JOYCE M. ROSENBERG, AP Business Writer
NEW YORK (AP) — With the cameras rolling, Daniel and Stephanie Rensing accepted an offer from a “Shark Tank” investor. But after they had time to think about it, they changed their minds.
Annual revenue for their company, The Smart Baker, is close to $1 million, up from $130,000 before their March 2012 appearance on the ABC reality TV show.
“Not doing the deal and having that exposure was probably the best scenario for us,” says Daniel Rensing, CEO of the Rockledge, Florida, company which sells aprons, parchment paper and other baking equipment.

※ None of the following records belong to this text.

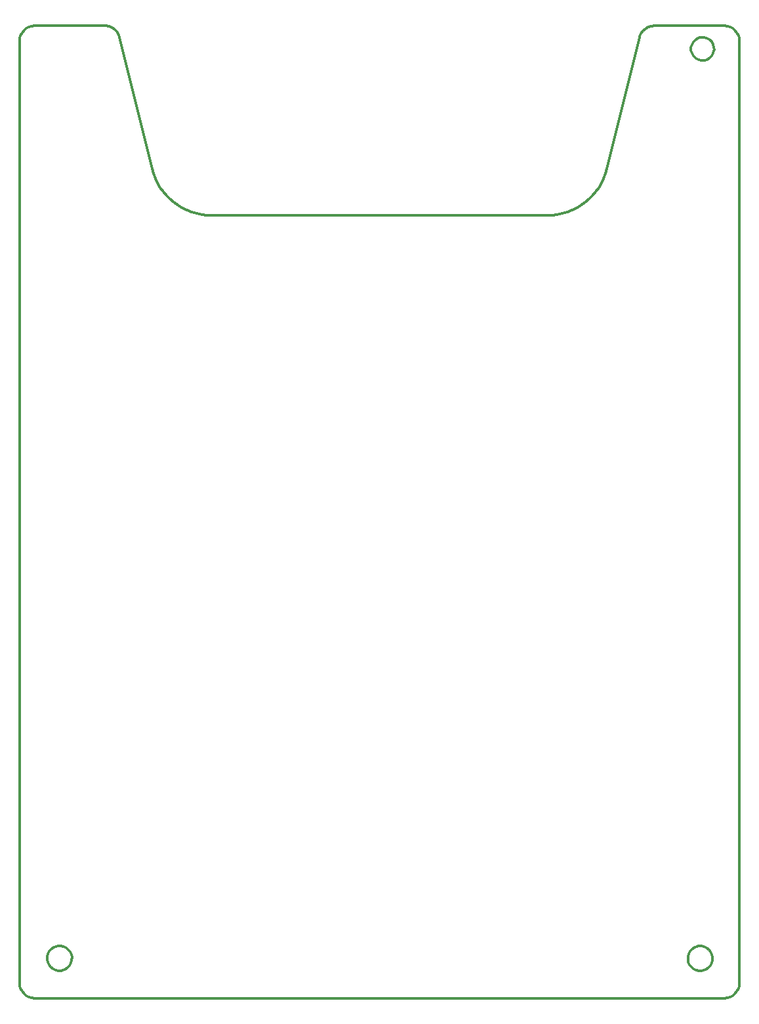
<source format=gbr>
%TF.GenerationSoftware,KiCad,Pcbnew,(6.0.7)*%
%TF.CreationDate,2024-01-18T22:55:21+09:00*%
%TF.ProjectId,pico_tracker_back,7069636f-5f74-4726-9163-6b65725f6261,rev?*%
%TF.SameCoordinates,Original*%
%TF.FileFunction,Profile,NP*%
%FSLAX46Y46*%
G04 Gerber Fmt 4.6, Leading zero omitted, Abs format (unit mm)*
G04 Created by KiCad (PCBNEW (6.0.7)) date 2024-01-18 22:55:21*
%MOMM*%
%LPD*%
G01*
G04 APERTURE LIST*
%ADD10C,0.350000*%
G04 APERTURE END LIST*
D10*
X151457637Y-57499991D02*
X151264700Y-58155849D01*
X151020193Y-58784689D01*
X150726816Y-59384401D01*
X150387269Y-59952875D01*
X150004250Y-60487999D01*
X149580459Y-60987663D01*
X149118596Y-61449757D01*
X148621360Y-61872170D01*
X148091451Y-62252792D01*
X147531569Y-62589512D01*
X146944412Y-62880219D01*
X146332681Y-63122803D01*
X145699076Y-63315153D01*
X145046295Y-63455159D01*
X144377038Y-63540710D01*
X143694005Y-63569697D01*
X82384990Y-159639244D02*
X82281912Y-160003112D01*
X82097272Y-160328191D01*
X81843900Y-160601650D01*
X81534624Y-160810661D01*
X81182274Y-160942395D01*
X81057470Y-160966917D01*
X168576035Y-41102550D02*
X168535469Y-40700151D01*
X168419126Y-40325356D01*
X168235035Y-39986192D01*
X167991224Y-39690691D01*
X167695722Y-39446879D01*
X167356559Y-39262788D01*
X166981763Y-39146445D01*
X166579365Y-39105880D01*
X165280642Y-42319912D02*
X165183994Y-42661048D01*
X165010879Y-42965815D01*
X164728314Y-43259362D01*
X164430785Y-43444062D01*
X164094879Y-43554302D01*
X164036009Y-43564592D01*
X75631579Y-41102550D02*
X75631579Y-162540551D01*
X75631579Y-162540551D02*
X75672144Y-162942949D01*
X75788487Y-163317744D01*
X75972578Y-163656908D01*
X76216390Y-163952409D01*
X76511891Y-164196221D01*
X76851055Y-164380312D01*
X77225850Y-164496655D01*
X77628249Y-164537221D01*
X143694005Y-63569697D02*
X100513631Y-63569697D01*
X163240322Y-157805789D02*
X163636323Y-157792680D01*
X164006231Y-157870365D01*
X164339263Y-158028062D01*
X164624635Y-158254987D01*
X164851564Y-158540357D01*
X165009266Y-158873390D01*
X165086959Y-159243303D01*
X165073859Y-159639313D01*
X155653739Y-40623307D02*
X151457637Y-57499991D01*
X166579365Y-39105880D02*
X157594647Y-39105880D01*
X92750000Y-57500000D02*
X88553876Y-40623304D01*
X86612969Y-39105880D02*
X77628249Y-39105880D01*
X88553876Y-40623304D02*
X88409328Y-40226222D01*
X88190529Y-39876303D01*
X87908024Y-39581789D01*
X87572359Y-39350925D01*
X87194078Y-39191956D01*
X86783727Y-39113126D01*
X86612969Y-39105880D01*
X163746233Y-160966940D02*
X163350223Y-160980040D01*
X162980310Y-160902347D01*
X162647277Y-160744644D01*
X162361906Y-160517716D01*
X162134981Y-160232344D01*
X161977284Y-159899312D01*
X161899599Y-159529403D01*
X161912708Y-159133402D01*
X77628249Y-164537221D02*
X166579365Y-164537221D01*
X80551518Y-157805773D02*
X80947503Y-157792687D01*
X81317393Y-157870383D01*
X81650407Y-158028080D01*
X81935763Y-158254998D01*
X82162681Y-158540354D01*
X82320378Y-158873368D01*
X82398075Y-159243258D01*
X82384990Y-159639244D01*
X161912708Y-159133402D02*
X162015810Y-158769535D01*
X162200472Y-158444462D01*
X162453862Y-158171013D01*
X162763153Y-157962016D01*
X163115514Y-157830302D01*
X163240322Y-157805789D01*
X163561660Y-40601031D02*
X163932912Y-40588734D01*
X164279704Y-40661556D01*
X164663395Y-40856882D01*
X164973324Y-41149669D01*
X165189746Y-41520174D01*
X165282290Y-41859267D01*
X165292243Y-42225356D01*
X165280642Y-42319912D01*
X77628249Y-39105880D02*
X77225850Y-39146445D01*
X76851055Y-39262788D01*
X76511891Y-39446879D01*
X76216390Y-39690691D01*
X75972578Y-39986192D01*
X75788487Y-40325356D01*
X75672144Y-40700151D01*
X75631579Y-41102550D01*
X81057470Y-160966917D02*
X80661432Y-160980049D01*
X80291490Y-160902371D01*
X79958429Y-160744668D01*
X79673035Y-160517727D01*
X79446093Y-160232333D01*
X79288391Y-159899272D01*
X79210712Y-159529329D01*
X79223845Y-159133292D01*
X166579365Y-164537221D02*
X166981763Y-164496655D01*
X167356559Y-164380312D01*
X167695722Y-164196221D01*
X167991224Y-163952409D01*
X168235035Y-163656908D01*
X168419126Y-163317744D01*
X168535469Y-162942949D01*
X168576035Y-162540551D01*
X164036009Y-43564592D02*
X163664747Y-43576879D01*
X163317949Y-43504047D01*
X162934257Y-43308706D01*
X162624331Y-43015907D01*
X162407917Y-42645395D01*
X162315382Y-42306301D01*
X162305440Y-41940218D01*
X162317045Y-41845665D01*
X157594647Y-39105880D02*
X157174419Y-39150346D01*
X156782045Y-39278249D01*
X156428068Y-39481345D01*
X156123033Y-39751388D01*
X155877486Y-40080135D01*
X155701973Y-40459342D01*
X155653739Y-40623307D01*
X162317045Y-41845665D02*
X162413699Y-41504543D01*
X162586815Y-41199790D01*
X162869376Y-40906256D01*
X163166897Y-40721562D01*
X163502791Y-40611321D01*
X163561660Y-40601031D01*
X79223845Y-159133292D02*
X79326968Y-158769435D01*
X79511646Y-158444376D01*
X79765048Y-158170943D01*
X80074346Y-157961968D01*
X80426710Y-157830277D01*
X80551518Y-157805773D01*
X165073859Y-159639313D02*
X164970762Y-160003187D01*
X164786101Y-160328267D01*
X164532707Y-160601721D01*
X164223411Y-160810718D01*
X163871043Y-160942429D01*
X163746233Y-160966940D01*
X100513631Y-63569697D02*
X99830598Y-63540710D01*
X99161342Y-63455159D01*
X98508561Y-63315153D01*
X97874956Y-63122803D01*
X97263225Y-62880220D01*
X96676069Y-62589513D01*
X96116187Y-62252794D01*
X95586278Y-61872173D01*
X95089043Y-61449761D01*
X94627180Y-60987668D01*
X94203389Y-60488004D01*
X93820369Y-59952881D01*
X93480821Y-59384408D01*
X93187444Y-58784697D01*
X92942937Y-58155857D01*
X92750000Y-57500000D01*
X168576035Y-162540551D02*
X168576035Y-41102550D01*
M02*

</source>
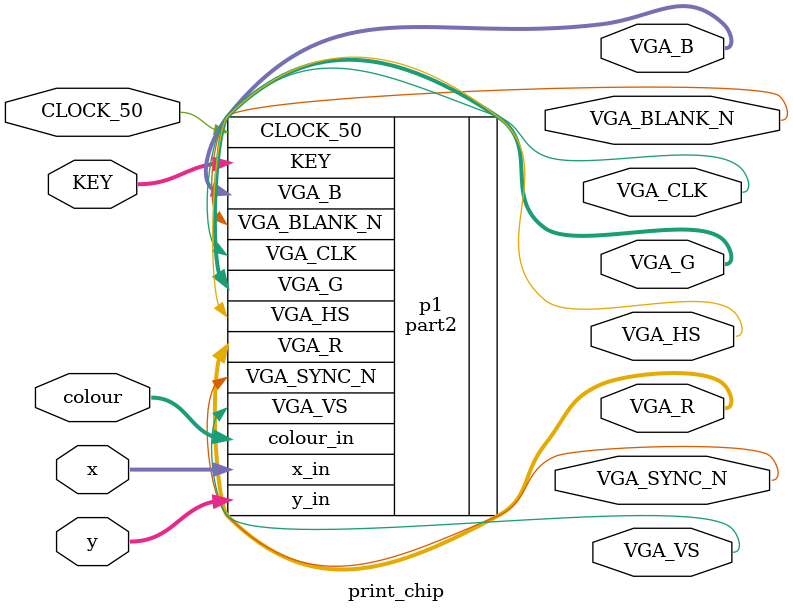
<source format=v>
module print_chip(
		CLOCK_50,	
		KEY,
		// Your inputs and outputs here
		x,y, colour,
		// The ports below are for the VGA output.  Do not change.
		VGA_CLK,   						//	VGA Clock
		VGA_HS,							//	VGA H_SYNC
		VGA_VS,							//	VGA V_SYNC
		VGA_BLANK_N,						//	VGA BLANK
		VGA_SYNC_N,						//	VGA SYNC
		VGA_R,   						//	VGA Red[9:0]
		VGA_G,	 						//	VGA Green[9:0]
		VGA_B   						//	VGA Blue[9:0]
	);
	input			CLOCK_50;				//	50 MHz
	input   [7:0]x, y;
	input		[2:0]colour;
	input 	[3:0]KEY;

	// Declare your inputs and outputs here
	// Do not change the following outputs
	output			VGA_CLK;   				//	VGA Clock
	output			VGA_HS;					//	VGA H_SYNC
	output			VGA_VS;					//	VGA V_SYNC
	output			VGA_BLANK_N;				//	VGA BLANK
	output			VGA_SYNC_N;				//	VGA SYNC
	output	[9:0]	VGA_R;   				//	VGA Red[9:0]
	output	[9:0]	VGA_G;	 				//	VGA Green[9:0]
	output	[9:0]	VGA_B;   

	part2 p1(
		.CLOCK_50(CLOCK_50),	
        .KEY(KEY[3:0]),
        .x_in(x), .y_in(y), .colour_in(colour),
		.VGA_CLK(VGA_CLK),   						
		.VGA_HS(VGA_HS),							
		.VGA_VS(VGA_VS),							
		.VGA_BLANK_N(VGA_BLANK_N),						
		.VGA_SYNC_N(VGA_SYNC_N),						
		.VGA_R(VGA_R),   						
		.VGA_G(VGA_G),	 						
		.VGA_B(VGA_B)   						
	);

	

endmodule

</source>
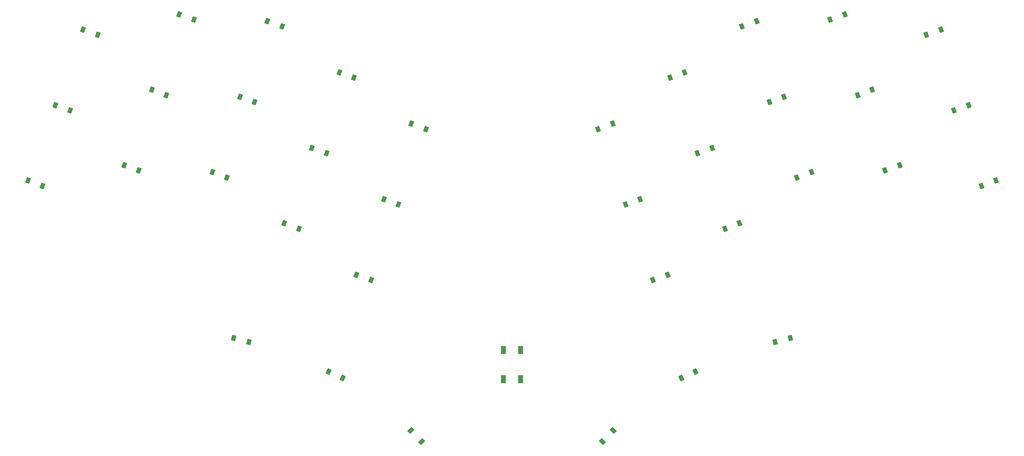
<source format=gbr>
%TF.GenerationSoftware,KiCad,Pcbnew,8.0.1*%
%TF.CreationDate,2024-04-14T13:59:04+09:00*%
%TF.ProjectId,lazyboy36,6c617a79-626f-4793-9336-2e6b69636164,v1.0.0*%
%TF.SameCoordinates,Original*%
%TF.FileFunction,Paste,Top*%
%TF.FilePolarity,Positive*%
%FSLAX46Y46*%
G04 Gerber Fmt 4.6, Leading zero omitted, Abs format (unit mm)*
G04 Created by KiCad (PCBNEW 8.0.1) date 2024-04-14 13:59:04*
%MOMM*%
%LPD*%
G01*
G04 APERTURE LIST*
G04 Aperture macros list*
%AMRotRect*
0 Rectangle, with rotation*
0 The origin of the aperture is its center*
0 $1 length*
0 $2 width*
0 $3 Rotation angle, in degrees counterclockwise*
0 Add horizontal line*
21,1,$1,$2,0,0,$3*%
G04 Aperture macros list end*
%ADD10R,1.100000X1.800000*%
%ADD11RotRect,0.900000X1.200000X340.000000*%
%ADD12RotRect,0.900000X1.200000X20.000000*%
%ADD13RotRect,0.900000X1.200000X25.000000*%
%ADD14RotRect,0.900000X1.200000X45.000000*%
%ADD15RotRect,0.900000X1.200000X315.000000*%
%ADD16RotRect,0.900000X1.200000X335.000000*%
%ADD17RotRect,0.900000X1.200000X345.000000*%
%ADD18RotRect,0.900000X1.200000X15.000000*%
G04 APERTURE END LIST*
D10*
%TO.C,B1*%
X157595730Y-169805495D03*
X157595726Y-176005492D03*
X153895734Y-169805498D03*
X153895730Y-176005495D03*
%TD*%
D11*
%TO.C,D2*%
X59302831Y-117992675D03*
X62403817Y-119121339D03*
%TD*%
D12*
%TO.C,D19*%
X254901989Y-135096119D03*
X258002971Y-133967455D03*
%TD*%
D13*
%TO.C,D35*%
X191506985Y-175788528D03*
X194497797Y-174393888D03*
%TD*%
D11*
%TO.C,D3*%
X65117168Y-102017911D03*
X68218154Y-103146575D03*
%TD*%
D14*
%TO.C,D36*%
X174823250Y-189233024D03*
X177156700Y-186899570D03*
%TD*%
D12*
%TO.C,D20*%
X249087655Y-119121349D03*
X252188637Y-117992685D03*
%TD*%
%TO.C,D32*%
X179719678Y-139048348D03*
X182820660Y-137919684D03*
%TD*%
%TO.C,D31*%
X185534034Y-155023110D03*
X188635016Y-153894446D03*
%TD*%
%TO.C,D22*%
X234567326Y-131855557D03*
X237668308Y-130726893D03*
%TD*%
D11*
%TO.C,D4*%
X73823152Y-130726890D03*
X76924138Y-131855554D03*
%TD*%
D12*
%TO.C,D28*%
X200738393Y-144168296D03*
X203839375Y-143039632D03*
%TD*%
D11*
%TO.C,D9*%
X104076410Y-100235248D03*
X107177396Y-101363912D03*
%TD*%
D15*
%TO.C,D18*%
X134334767Y-186899569D03*
X136668221Y-189233019D03*
%TD*%
D11*
%TO.C,D8*%
X98262058Y-116210019D03*
X101363044Y-117338683D03*
%TD*%
D12*
%TO.C,D27*%
X204314082Y-101363917D03*
X207415064Y-100235253D03*
%TD*%
%TO.C,D29*%
X194924049Y-128193523D03*
X198025031Y-127064859D03*
%TD*%
%TO.C,D24*%
X222938635Y-99906026D03*
X226039617Y-98777362D03*
%TD*%
D11*
%TO.C,D14*%
X128670796Y-137919676D03*
X131771782Y-139048340D03*
%TD*%
D16*
%TO.C,D17*%
X116993667Y-174393893D03*
X119984483Y-175788531D03*
%TD*%
D11*
%TO.C,D13*%
X122856454Y-153894451D03*
X125957440Y-155023115D03*
%TD*%
D17*
%TO.C,D16*%
X96981573Y-167336378D03*
X100169129Y-168190478D03*
%TD*%
D11*
%TO.C,D11*%
X113466425Y-127064840D03*
X116567411Y-128193504D03*
%TD*%
%TO.C,D1*%
X53488484Y-133967460D03*
X56589470Y-135096124D03*
%TD*%
D12*
%TO.C,D23*%
X228752984Y-115880779D03*
X231853966Y-114752115D03*
%TD*%
%TO.C,D30*%
X189109706Y-112218730D03*
X192210688Y-111090066D03*
%TD*%
%TO.C,D21*%
X243273310Y-103146564D03*
X246374292Y-102017900D03*
%TD*%
D11*
%TO.C,D12*%
X119280760Y-111090074D03*
X122381746Y-112218738D03*
%TD*%
%TO.C,D7*%
X92447717Y-132184787D03*
X95548703Y-133313451D03*
%TD*%
D12*
%TO.C,D33*%
X173905342Y-123073553D03*
X177006324Y-121944889D03*
%TD*%
%TO.C,D25*%
X215942761Y-133313459D03*
X219043743Y-132184795D03*
%TD*%
D11*
%TO.C,D10*%
X107652079Y-143039626D03*
X110753065Y-144168290D03*
%TD*%
%TO.C,D5*%
X79637488Y-114752122D03*
X82738474Y-115880786D03*
%TD*%
%TO.C,D15*%
X134485135Y-121944900D03*
X137586121Y-123073564D03*
%TD*%
%TO.C,D6*%
X85451840Y-98777357D03*
X88552826Y-99906021D03*
%TD*%
D12*
%TO.C,D26*%
X210128411Y-117338681D03*
X213229393Y-116210017D03*
%TD*%
D18*
%TO.C,D34*%
X211322347Y-168190465D03*
X214509899Y-167336363D03*
%TD*%
M02*

</source>
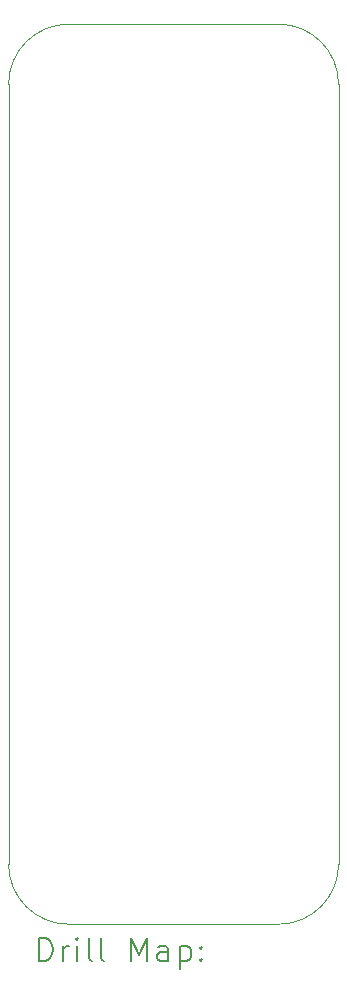
<source format=gbr>
%TF.GenerationSoftware,KiCad,Pcbnew,8.0.5*%
%TF.CreationDate,2024-11-16T19:04:20+01:00*%
%TF.ProjectId,esp8266-expansion-board,65737038-3236-4362-9d65-7870616e7369,rev?*%
%TF.SameCoordinates,Original*%
%TF.FileFunction,Drillmap*%
%TF.FilePolarity,Positive*%
%FSLAX45Y45*%
G04 Gerber Fmt 4.5, Leading zero omitted, Abs format (unit mm)*
G04 Created by KiCad (PCBNEW 8.0.5) date 2024-11-16 19:04:20*
%MOMM*%
%LPD*%
G01*
G04 APERTURE LIST*
%ADD10C,0.050000*%
%ADD11C,0.200000*%
G04 APERTURE END LIST*
D10*
X5844482Y-3055929D02*
X5844482Y-9659929D01*
X6352482Y-10167929D02*
G75*
G02*
X5844481Y-9659929I-2J507999D01*
G01*
X5844482Y-3055929D02*
G75*
G02*
X6352482Y-2547932I507998J-1D01*
G01*
X8130482Y-10167929D02*
X6352482Y-10167929D01*
X8130482Y-2547929D02*
G75*
G02*
X8638481Y-3055929I-2J-508001D01*
G01*
X8638482Y-9659929D02*
G75*
G02*
X8130482Y-10167932I-508002J-1D01*
G01*
X8638481Y-3055929D02*
X8638482Y-9659929D01*
X6352482Y-2547929D02*
X8130482Y-2547929D01*
D11*
X6102758Y-10481913D02*
X6102758Y-10281913D01*
X6102758Y-10281913D02*
X6150377Y-10281913D01*
X6150377Y-10281913D02*
X6178948Y-10291437D01*
X6178948Y-10291437D02*
X6197996Y-10310484D01*
X6197996Y-10310484D02*
X6207520Y-10329532D01*
X6207520Y-10329532D02*
X6217043Y-10367627D01*
X6217043Y-10367627D02*
X6217043Y-10396199D01*
X6217043Y-10396199D02*
X6207520Y-10434294D01*
X6207520Y-10434294D02*
X6197996Y-10453341D01*
X6197996Y-10453341D02*
X6178948Y-10472389D01*
X6178948Y-10472389D02*
X6150377Y-10481913D01*
X6150377Y-10481913D02*
X6102758Y-10481913D01*
X6302758Y-10481913D02*
X6302758Y-10348579D01*
X6302758Y-10386675D02*
X6312282Y-10367627D01*
X6312282Y-10367627D02*
X6321805Y-10358103D01*
X6321805Y-10358103D02*
X6340853Y-10348579D01*
X6340853Y-10348579D02*
X6359901Y-10348579D01*
X6426567Y-10481913D02*
X6426567Y-10348579D01*
X6426567Y-10281913D02*
X6417043Y-10291437D01*
X6417043Y-10291437D02*
X6426567Y-10300960D01*
X6426567Y-10300960D02*
X6436091Y-10291437D01*
X6436091Y-10291437D02*
X6426567Y-10281913D01*
X6426567Y-10281913D02*
X6426567Y-10300960D01*
X6550377Y-10481913D02*
X6531329Y-10472389D01*
X6531329Y-10472389D02*
X6521805Y-10453341D01*
X6521805Y-10453341D02*
X6521805Y-10281913D01*
X6655139Y-10481913D02*
X6636091Y-10472389D01*
X6636091Y-10472389D02*
X6626567Y-10453341D01*
X6626567Y-10453341D02*
X6626567Y-10281913D01*
X6883710Y-10481913D02*
X6883710Y-10281913D01*
X6883710Y-10281913D02*
X6950377Y-10424770D01*
X6950377Y-10424770D02*
X7017043Y-10281913D01*
X7017043Y-10281913D02*
X7017043Y-10481913D01*
X7197996Y-10481913D02*
X7197996Y-10377151D01*
X7197996Y-10377151D02*
X7188472Y-10358103D01*
X7188472Y-10358103D02*
X7169424Y-10348579D01*
X7169424Y-10348579D02*
X7131329Y-10348579D01*
X7131329Y-10348579D02*
X7112282Y-10358103D01*
X7197996Y-10472389D02*
X7178948Y-10481913D01*
X7178948Y-10481913D02*
X7131329Y-10481913D01*
X7131329Y-10481913D02*
X7112282Y-10472389D01*
X7112282Y-10472389D02*
X7102758Y-10453341D01*
X7102758Y-10453341D02*
X7102758Y-10434294D01*
X7102758Y-10434294D02*
X7112282Y-10415246D01*
X7112282Y-10415246D02*
X7131329Y-10405722D01*
X7131329Y-10405722D02*
X7178948Y-10405722D01*
X7178948Y-10405722D02*
X7197996Y-10396199D01*
X7293234Y-10348579D02*
X7293234Y-10548579D01*
X7293234Y-10358103D02*
X7312282Y-10348579D01*
X7312282Y-10348579D02*
X7350377Y-10348579D01*
X7350377Y-10348579D02*
X7369424Y-10358103D01*
X7369424Y-10358103D02*
X7378948Y-10367627D01*
X7378948Y-10367627D02*
X7388472Y-10386675D01*
X7388472Y-10386675D02*
X7388472Y-10443818D01*
X7388472Y-10443818D02*
X7378948Y-10462865D01*
X7378948Y-10462865D02*
X7369424Y-10472389D01*
X7369424Y-10472389D02*
X7350377Y-10481913D01*
X7350377Y-10481913D02*
X7312282Y-10481913D01*
X7312282Y-10481913D02*
X7293234Y-10472389D01*
X7474186Y-10462865D02*
X7483710Y-10472389D01*
X7483710Y-10472389D02*
X7474186Y-10481913D01*
X7474186Y-10481913D02*
X7464663Y-10472389D01*
X7464663Y-10472389D02*
X7474186Y-10462865D01*
X7474186Y-10462865D02*
X7474186Y-10481913D01*
X7474186Y-10358103D02*
X7483710Y-10367627D01*
X7483710Y-10367627D02*
X7474186Y-10377151D01*
X7474186Y-10377151D02*
X7464663Y-10367627D01*
X7464663Y-10367627D02*
X7474186Y-10358103D01*
X7474186Y-10358103D02*
X7474186Y-10377151D01*
M02*

</source>
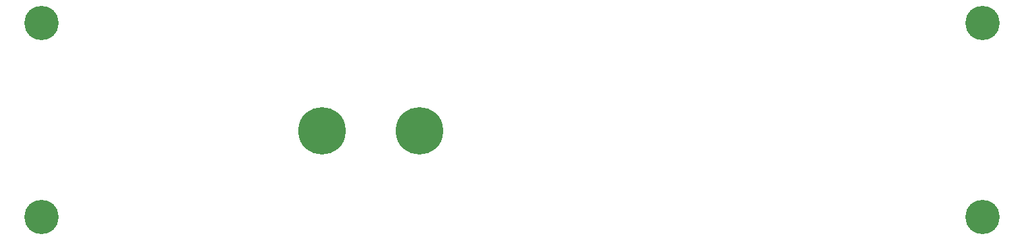
<source format=gbr>
G04 EAGLE Gerber RS-274X export*
G75*
%MOMM*%
%FSLAX34Y34*%
%LPD*%
%INSoldermask Top*%
%IPPOS*%
%AMOC8*
5,1,8,0,0,1.08239X$1,22.5*%
G01*
%ADD10C,6.101600*%
%ADD11C,4.417600*%


D10*
X419764Y167800D03*
X544764Y167800D03*
D11*
X59210Y306600D03*
X59210Y56700D03*
X1269210Y56700D03*
X1269210Y306600D03*
M02*

</source>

Dreams of investor money have induced more than 150,000 businesses to apply to be contestants on “Shark Tank,” where entrepreneurs pitch to cast members including Barbara Corcoran, founder of a prominent New York real estate brokerage; Daymond John, founder of the clothing company FUBU; and Robert Herjavec, founder of the technology conglomerate Herjavec Group.
Entrepreneurs may be all smiles when they get an offer on the show, but the deals aren’t set in stone. Negotiations start soon after episodes are taped. Contestants can walk away if they don’t like the terms.
“When we shake hands on a potential deal on Shark Tank, the romance runs high and everyone’s excited about what could be,” Corcoran says. “In the end, the entrepreneur is in charge.”
During the first five seasons, 374 contestants appeared on TV and investors made 190 offers, according to ABC. Forty-eight contestants turned down offers during taping, executive producer Clay Newbill says. They haven’t tracked how many deals fell apart during negotiations.
The producers ask entrepreneurs and investors to make their best efforts to close deals, Newbill says.
“But we understand, just as in the real world, the reality is that not all deals will close,” he says.
Corcoran offered $75,000 for 40 percent of The Smart Baker, and a 5 percent sales royalty, during the 2011 taping. During negotiations the Rensings, disagreed with Corcoran about the target market.
“We were sticking to our guns on the market we served,” Rensing says.
Corcoran says she was disappointed, but she knows a rejection is an occupational hazard on “Shark Tank.”
“Nobody likes to be turned down, especially me,” she says.
The Smart Baker has thrived without her money. In the following year, revenue grew to $600,000. The episode also helped the company get noticed by Food Network and other media. Reruns provide a sales bump.
But a “Shark Tank” deal isn’t just about money; it also brings expertise and mentoring from a pro. The Rensings don’t dwell on what they might have missed by not sticking with Corcoran.
“There is always the ‘what ifs,’ but we don’t let that get to us,” Daniel Rensing says.
THE RIGHT MOVE?
Some contestants may turn down offers because they feel there are more important things than getting investors, says Matthew Rutherford, an entrepreneurship professor at Oklahoma State University who has studied “Shark Tank” pitches.
“What they crave over everything including money and wealth is autonomy,” Rutherford says.
Entrepreneurs who appear on the show are likely hoping for both a cash infusion and control of their companies, says Harvard Business School professor Noam Wasserman. But the money doesn’t guarantee success, and having an investor may be an unpleasant experience.
“You could end up with the worst of both worlds,” he says.
NOT AFRAID TO SAY NO
When Mona Weiss and Scott Shields pitched their company, Eco Nuts, on an episode that aired in October 2012, Herjavec offered $175,000 for 50 percent. Weiss and Shields, who wanted to sell a 15 percent stake for that amount, said no on the spot.
“It was a terrible deal, really awful. No one would give up half their company for less than they make in a year,” Weiss says. The Lawndale, California, company, which makes laundry detergent from berries, was on track for $250,000 in revenue in 2012.
A spokeswoman for Herjavec, Erin McLean, says he does not comment on deals or offers that are closed.
Some people told Weiss and Shields they were foolish.
“They said, ‘it was a lot of money, you should have taken that,’” Weiss says.
But being on “Shark Tank” put Eco Nuts on a faster track to its current success. Revenue, now over $1 million, grew so much the company moved to manufacturing space five times bigger than its original factory.